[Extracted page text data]

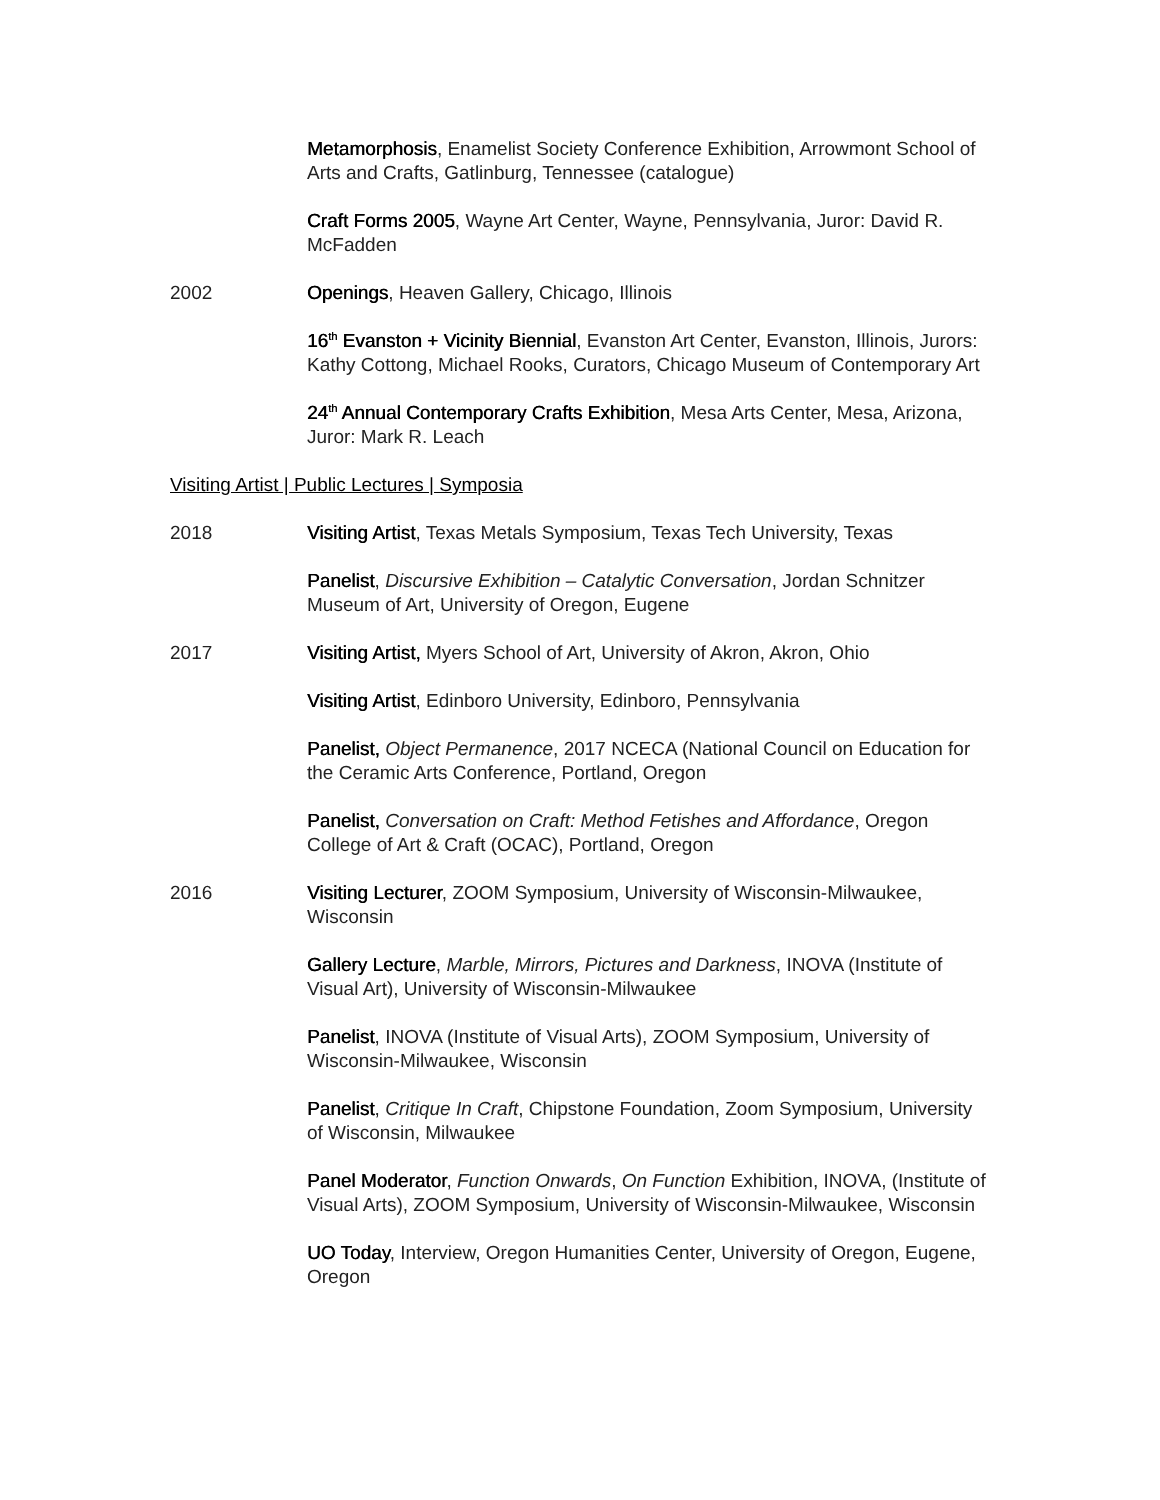Metamorphosis, Enamelist Society Conference Exhibition, Arrowmont School of Arts and Crafts, Gatlinburg, Tennessee (catalogue)
Craft Forms 2005, Wayne Art Center, Wayne, Pennsylvania, Juror: David R. McFadden
2002 Openings, Heaven Gallery, Chicago, Illinois
16<sup>th</sup> Evanston + Vicinity Biennial, Evanston Art Center, Evanston, Illinois, Jurors: Kathy Cottong, Michael Rooks, Curators, Chicago Museum of Contemporary Art
24<sup>th</sup> Annual Contemporary Crafts Exhibition, Mesa Arts Center, Mesa, Arizona, Juror: Mark R. Leach
Visiting Artist | Public Lectures | Symposia
2018 Visiting Artist, Texas Metals Symposium, Texas Tech University, Texas
Panelist, Discursive Exhibition – Catalytic Conversation, Jordan Schnitzer Museum of Art, University of Oregon, Eugene
2017 Visiting Artist, Myers School of Art, University of Akron, Akron, Ohio
Visiting Artist, Edinboro University, Edinboro, Pennsylvania
Panelist, Object Permanence, 2017 NCECA (National Council on Education for the Ceramic Arts Conference, Portland, Oregon
Panelist, Conversation on Craft: Method Fetishes and Affordance, Oregon College of Art & Craft (OCAC), Portland, Oregon
2016 Visiting Lecturer, ZOOM Symposium, University of Wisconsin-Milwaukee, Wisconsin
Gallery Lecture, Marble, Mirrors, Pictures and Darkness, INOVA (Institute of Visual Art), University of Wisconsin-Milwaukee
Panelist, INOVA (Institute of Visual Arts), ZOOM Symposium, University of Wisconsin-Milwaukee, Wisconsin
Panelist, Critique In Craft, Chipstone Foundation, Zoom Symposium, University of Wisconsin, Milwaukee
Panel Moderator, Function Onwards, On Function Exhibition, INOVA, (Institute of Visual Arts), ZOOM Symposium, University of Wisconsin-Milwaukee, Wisconsin
UO Today, Interview, Oregon Humanities Center, University of Oregon, Eugene, Oregon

Problem »
An exact copy of the line containing "Panel Moderator, Function" and all lines after it, through the last line of the entries, is the required answer.

Output for this exercise »
Panel Moderator, Function Onwards, On Function Exhibition, INOVA, (Institute of Visual Arts), ZOOM Symposium, University of Wisconsin-Milwaukee, Wisconsin
UO Today, Interview, Oregon Humanities Center, University of Oregon, Eugene, Oregon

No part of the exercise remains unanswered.